I say every one of us knows that, and yet too few of us act as if it were really true. We seem to think that salvation is something that we are going to stumble upon by accident. We seem to think it is something that we are going to receive with absolutely no effort on our own part. We act as if we thought it might be slipped into our pockets while we sleep or dropped into our coffins when we die. Ask the question intelligently, heart,--"What must I do to be saved?" Then you will realize that you must do something.
This question implies, in the first place, that the conditions of salvation are not optional, that it is not up to you and it is not up to me to decide just what we will do in order to be saved. You can accept salvation or you can refuse it. You can meet the conditions or you can refuse to meet them. But one thing you cannot do. You cannot decide upon the terms upon which you will surrender. If you are saved at all you must surrender unconditionally.
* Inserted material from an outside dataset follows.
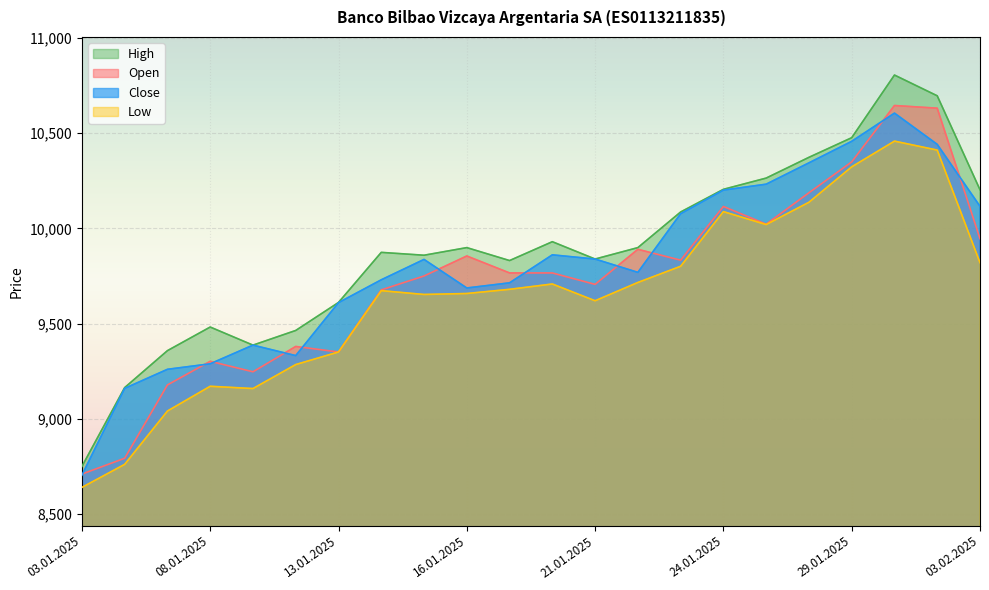

The Close series shows 3051 at 06.01.2025. True or false?

False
So the question is, "What _must_ I do to be saved?" It is not, What is the expedient thing or what is the respectable thing or what is the popular thing to do in order to find salvation? The conditions are not of your choosing and they are not of mine. G.o.d has made them and you and I dare not change them. Therefore, if you are ever saved there is not something simply that you ought to do, but there is something that you absolutely must do.
Last of all, this question implies that salvation is an individual matter. "What must _I_ do?" It is not a question of what must G.o.d do.
He has made full provision for the salvation of the whole world. It is not what must the Church do. It is not what must the preacher do. It is not what must this man that is beside me and this man that is behind me or in front of me do. The question comes to my own heart--"What must _I_ do?"